Please copy out, word for word, the lines below from the first one through the line containing "Reading left to right, transcribe", both ends included.

[[ DATA SECTION open ]]

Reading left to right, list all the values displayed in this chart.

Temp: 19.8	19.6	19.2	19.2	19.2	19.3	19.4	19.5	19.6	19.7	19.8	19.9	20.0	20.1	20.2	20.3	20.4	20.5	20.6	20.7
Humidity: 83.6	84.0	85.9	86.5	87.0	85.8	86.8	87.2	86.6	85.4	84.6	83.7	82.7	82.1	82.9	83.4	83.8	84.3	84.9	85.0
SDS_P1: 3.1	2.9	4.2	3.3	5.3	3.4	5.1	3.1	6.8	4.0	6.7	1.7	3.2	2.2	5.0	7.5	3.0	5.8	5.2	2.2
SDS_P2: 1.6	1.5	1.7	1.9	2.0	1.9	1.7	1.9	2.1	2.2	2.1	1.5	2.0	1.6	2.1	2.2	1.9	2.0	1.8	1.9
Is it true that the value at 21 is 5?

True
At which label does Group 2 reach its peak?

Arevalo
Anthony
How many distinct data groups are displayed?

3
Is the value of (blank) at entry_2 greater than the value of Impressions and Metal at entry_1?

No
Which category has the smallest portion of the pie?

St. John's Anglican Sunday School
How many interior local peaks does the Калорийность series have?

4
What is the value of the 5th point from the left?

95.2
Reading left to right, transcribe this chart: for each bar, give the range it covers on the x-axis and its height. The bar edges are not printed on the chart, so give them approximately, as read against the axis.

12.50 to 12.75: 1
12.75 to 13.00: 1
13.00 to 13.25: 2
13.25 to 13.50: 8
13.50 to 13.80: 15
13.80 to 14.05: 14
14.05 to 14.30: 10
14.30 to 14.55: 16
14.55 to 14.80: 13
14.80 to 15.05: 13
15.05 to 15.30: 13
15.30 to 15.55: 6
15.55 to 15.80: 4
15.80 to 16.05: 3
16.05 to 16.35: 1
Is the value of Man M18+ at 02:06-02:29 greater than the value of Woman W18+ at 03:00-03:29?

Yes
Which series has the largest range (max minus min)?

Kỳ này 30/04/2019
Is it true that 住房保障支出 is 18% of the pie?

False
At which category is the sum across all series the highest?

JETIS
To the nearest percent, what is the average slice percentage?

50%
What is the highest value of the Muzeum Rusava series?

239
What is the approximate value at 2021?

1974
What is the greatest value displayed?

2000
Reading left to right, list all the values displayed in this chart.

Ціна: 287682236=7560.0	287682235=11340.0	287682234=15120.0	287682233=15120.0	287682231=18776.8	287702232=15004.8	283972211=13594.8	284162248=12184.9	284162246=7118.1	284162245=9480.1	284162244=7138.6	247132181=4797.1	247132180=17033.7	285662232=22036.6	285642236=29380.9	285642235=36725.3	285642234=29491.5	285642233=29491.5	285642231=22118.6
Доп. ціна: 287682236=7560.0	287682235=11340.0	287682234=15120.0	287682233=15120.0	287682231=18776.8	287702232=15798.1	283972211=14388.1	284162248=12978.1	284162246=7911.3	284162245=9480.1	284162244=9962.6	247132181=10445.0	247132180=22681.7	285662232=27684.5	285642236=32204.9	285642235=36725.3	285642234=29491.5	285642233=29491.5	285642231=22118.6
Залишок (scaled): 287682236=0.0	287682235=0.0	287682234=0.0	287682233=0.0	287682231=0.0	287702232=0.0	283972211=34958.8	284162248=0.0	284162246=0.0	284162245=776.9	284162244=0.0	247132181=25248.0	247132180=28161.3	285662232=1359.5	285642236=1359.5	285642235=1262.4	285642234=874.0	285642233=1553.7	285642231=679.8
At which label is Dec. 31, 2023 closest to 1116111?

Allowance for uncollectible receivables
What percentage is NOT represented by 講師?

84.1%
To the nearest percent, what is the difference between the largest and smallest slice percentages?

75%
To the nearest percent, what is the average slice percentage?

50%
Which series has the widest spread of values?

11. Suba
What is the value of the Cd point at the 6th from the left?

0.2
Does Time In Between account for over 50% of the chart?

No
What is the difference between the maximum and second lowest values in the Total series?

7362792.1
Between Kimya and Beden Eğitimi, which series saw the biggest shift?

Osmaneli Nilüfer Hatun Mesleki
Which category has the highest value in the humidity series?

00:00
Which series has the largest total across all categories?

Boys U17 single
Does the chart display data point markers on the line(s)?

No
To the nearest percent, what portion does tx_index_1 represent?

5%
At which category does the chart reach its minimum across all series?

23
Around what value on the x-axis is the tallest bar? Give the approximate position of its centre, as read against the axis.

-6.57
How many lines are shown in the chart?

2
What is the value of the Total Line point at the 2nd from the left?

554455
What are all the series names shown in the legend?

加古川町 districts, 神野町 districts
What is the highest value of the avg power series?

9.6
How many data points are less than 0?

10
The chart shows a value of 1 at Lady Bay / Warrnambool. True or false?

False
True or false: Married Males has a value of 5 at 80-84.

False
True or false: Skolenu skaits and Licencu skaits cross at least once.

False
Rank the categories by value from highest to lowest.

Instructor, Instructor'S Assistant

[[ DATA SECTION closed ]]

● **YOUR RESPONSE**:
Reading left to right, list all the values displayed in this chart.

Temp: 19.8	19.6	19.2	19.2	19.2	19.3	19.4	19.5	19.6	19.7	19.8	19.9	20.0	20.1	20.2	20.3	20.4	20.5	20.6	20.7
Humidity: 83.6	84.0	85.9	86.5	87.0	85.8	86.8	87.2	86.6	85.4	84.6	83.7	82.7	82.1	82.9	83.4	83.8	84.3	84.9	85.0
SDS_P1: 3.1	2.9	4.2	3.3	5.3	3.4	5.1	3.1	6.8	4.0	6.7	1.7	3.2	2.2	5.0	7.5	3.0	5.8	5.2	2.2
SDS_P2: 1.6	1.5	1.7	1.9	2.0	1.9	1.7	1.9	2.1	2.2	2.1	1.5	2.0	1.6	2.1	2.2	1.9	2.0	1.8	1.9
Is it true that the value at 21 is 5?

True
At which label does Group 2 reach its peak?

Arevalo
Anthony
How many distinct data groups are displayed?

3
Is the value of (blank) at entry_2 greater than the value of Impressions and Metal at entry_1?

No
Which category has the smallest portion of the pie?

St. John's Anglican Sunday School
How many interior local peaks does the Калорийность series have?

4
What is the value of the 5th point from the left?

95.2
Reading left to right, transcribe this chart: for each bar, give the range it covers on the x-axis and its height. The bar edges are not printed on the chart, so give them approximately, as read against the axis.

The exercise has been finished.